Design: Systematic evaluation of clinical information and circumstances associated with sudden deaths; interviews with family members, witnesses, and coaches; and analyses of postmortem anatomic, microscopic, and toxicologic data.
Participants and setting: A total of 158 sudden deaths that occurred in trained athletes throughout the United States from 1985 through 1995 were analyzed. MAIN OUTCOME MEASURES--Characteristics and probable cause of death.

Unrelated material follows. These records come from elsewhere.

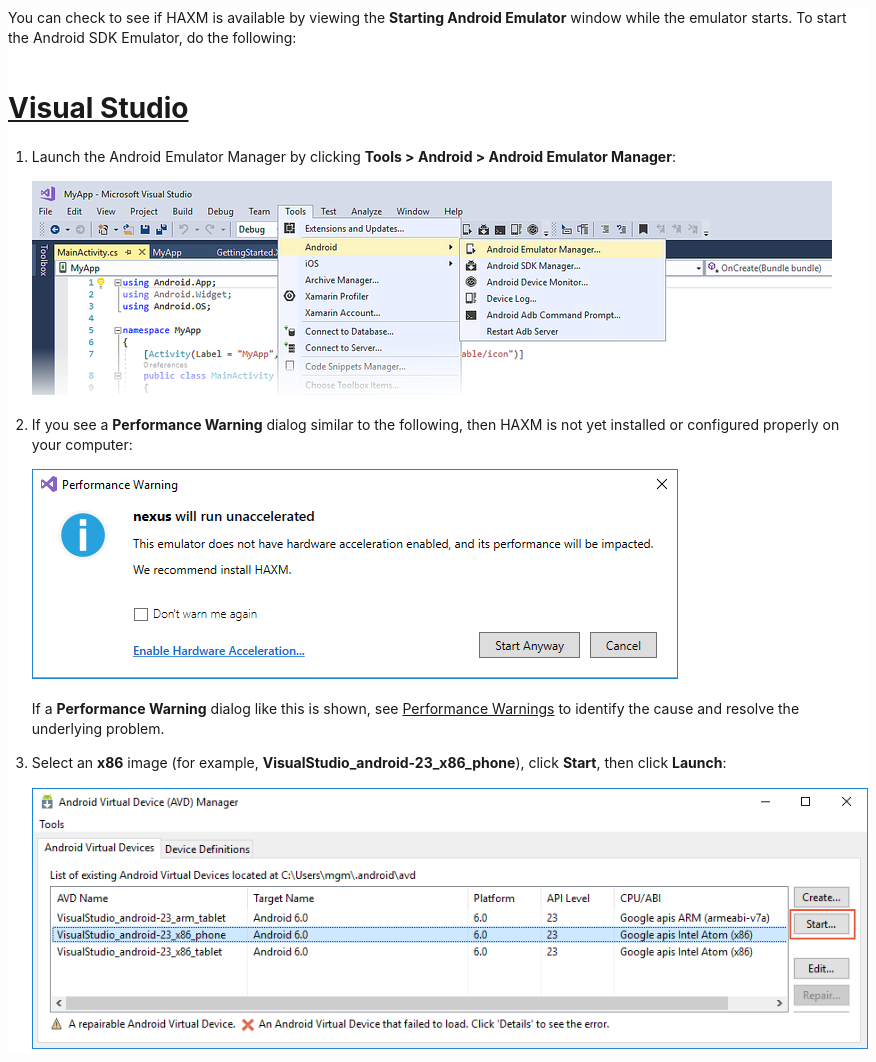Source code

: You can check to see if HAXM is available by viewing the **Starting
Android Emulator** window while the emulator starts. To start the
Android SDK Emulator, do the following:

# [Visual Studio](#tab/vswin)

1. Launch the Android Emulator Manager by clicking **Tools > Android >
   Android Emulator Manager**:

    [![Android Emulator Manager menu item location](hardware-acceleration-images/win/01-avd-manager-menu-item-sml.png)](hardware-acceleration-images/win/01-avd-manager-menu-item.png)

2. If you see a **Performance Warning** dialog similar to the following, then HAXM is
   not yet installed or configured properly on your computer:

    ![Performance Warning dialog that HAXM is not ready](hardware-acceleration-images/win/11-perf-warn.png)

   If a **Performance Warning** dialog like this is shown, see
   [Performance Warnings](~/android/deploy-test/debugging/android-sdk-emulator/troubleshooting.md#perfwarn)
   to identify the cause and resolve the underlying problem.

3. Select an **x86** image (for example, **VisualStudio\_android-23\_x86\_phone**), click **Start**, then
   click **Launch**:

    ![Starting the Android SDK Emulator with a default virtual device image](hardware-acceleration-images/win/02-start-default-avd.png)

Results: Of 158 sudden deaths among athletes, 24 (15%) were explained by noncardiovascular causes. Among the 134 athletes who had cardiovascular causes of sudden death, the median age was 17 years (range, 12-40 years), 120 (90%) were male, 70 (52%) were white, and 59 (44%) were black. The most common competitive sports involved were basketball (47 cases) and football (45 cases), together accounting for 68% of sudden deaths. A total of 121 athletes (90%) collapsed during or immediately after a training session (78 cases) or a formal athletic contest (43 cases), with 80 deaths (63%) occurring between 3 PM and 9 PM. The most common structural cardiovascular diseases identified at autopsy as the primary cause of death were hypertrophic cardiomyopathy (48 athletes [36%]), which was disproportionately prevalent in black athletes compared with white athletes (48% vs 26% of deaths; P = .01), and malformations involving anomalous coronary artery origin (17 athletes [13%]). Of 115 athletes who had a standard preparticipation medical evaluation, only 4 (3%) were suspected of having cardiovascular disease, and the cardiovascular abnormality responsible for sudden death was correctly identified in only 1 athlete (0.9%).
Conclusions: Sudden death in young competitive athletes usually is precipitated by physical activity and may be due to a heterogeneous spectrum of cardiovascular disease, most commonly hypertrophic cardiomyopathy. Preparticipation screening appeared to be of limited value in identification of underlying cardiovascular abnormalities.